Text to read:
Nested tables are code smell that a website is stuck in table hell. The number of lines of code is endless, and the complexity is overwhelming. Tables are far from clean code and don’t bring anything semantic to the content unless you’re dealing with actual tabular data. And if you’ve happened to inherit the maintenance of a website that has poor readability, it’s a nightmare. Nested tables are a poor substitution for semantically meaningful, block-level elements.
Another drawback to tables is that they make it harder to separate content from design. The borderwidthcellpadding and cellspacing tags are used in about 90% of all websites that use tables, according to MAMA. This adds code to the HTML that should instead go in the style sheet.
Excess code slows down development and raises maintenance costs. There’s a limit to how many lines of code a programmer can produce per hour, and excess code is more complicated for others to understand. Developers may not even understand their own code after a while.
More lines of code mean larger file sizes, which mean longer download times. Developers should keep in mind new media, such as mobile devices, which usually have low bandwidth. Websites will have to support media other than traditional monitors in future, and bad code limits the possibilities. A large code base has more bugs than a small one. Developers tend to produce a certain number of bugs per line of code. Because tables increase the code base, such structures likely contain more bugs than layouts with less code lines.

Provided material:

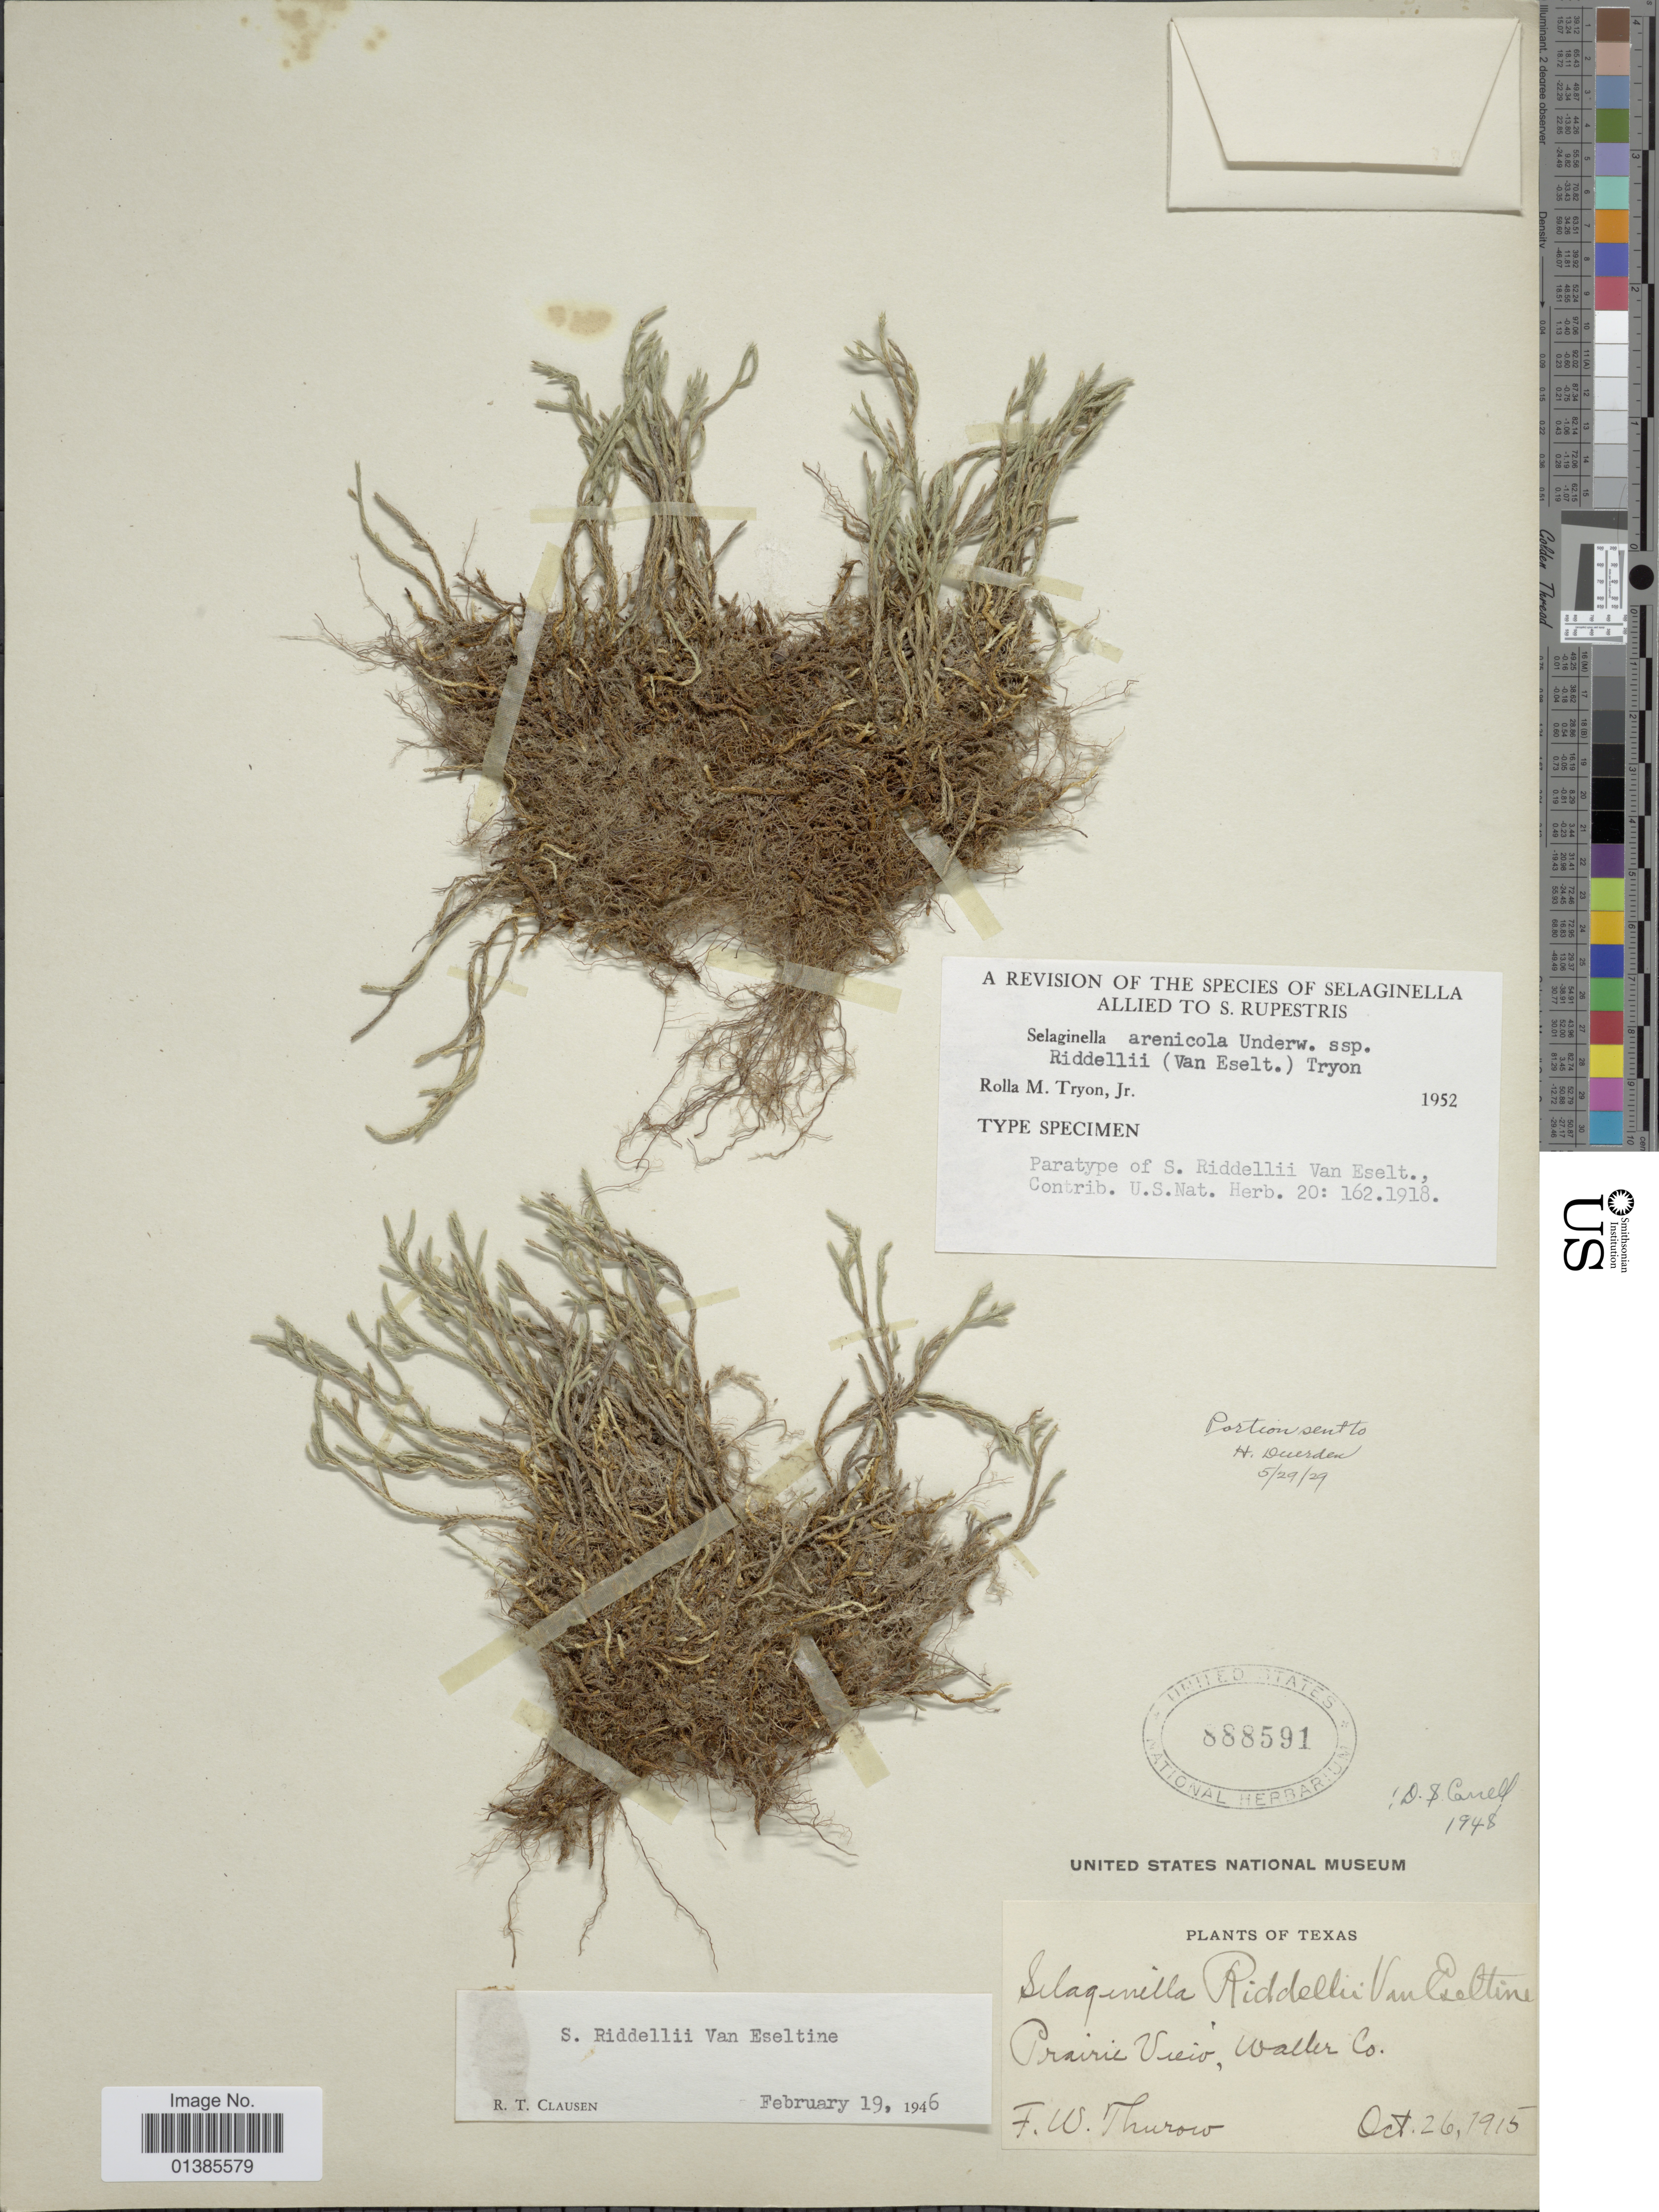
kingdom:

Goal 1: Please summarize the text on table-based layouts in two sentences.
Goal 2: Retype the text on table-based layouts from "Another drawback to" to "after a while.".
Goal 3: In the text on table-based layouts, what kind of new media does it say usually has low bandwidth?

Correct output 1: Nested tables make a website's code complex, hard to read and maintain, and harder to separate content from design, and they add no semantic meaning unless the content is actual tabular data. The excess code slows development, raises maintenance costs, increases file sizes and download times, and likely brings more bugs.

Correct output 2:
Another drawback to tables is that they make it harder to separate content from design. The borderwidthcellpadding and cellspacing tags are used in about 90% of all websites that use tables, according to MAMA. This adds code to the HTML that should instead go in the style sheet.
Excess code slows down development and raises maintenance costs. There’s a limit to how many lines of code a programmer can produce per hour, and excess code is more complicated for others to understand. Developers may not even understand their own code after a while.

Correct output 3: Mobile devices.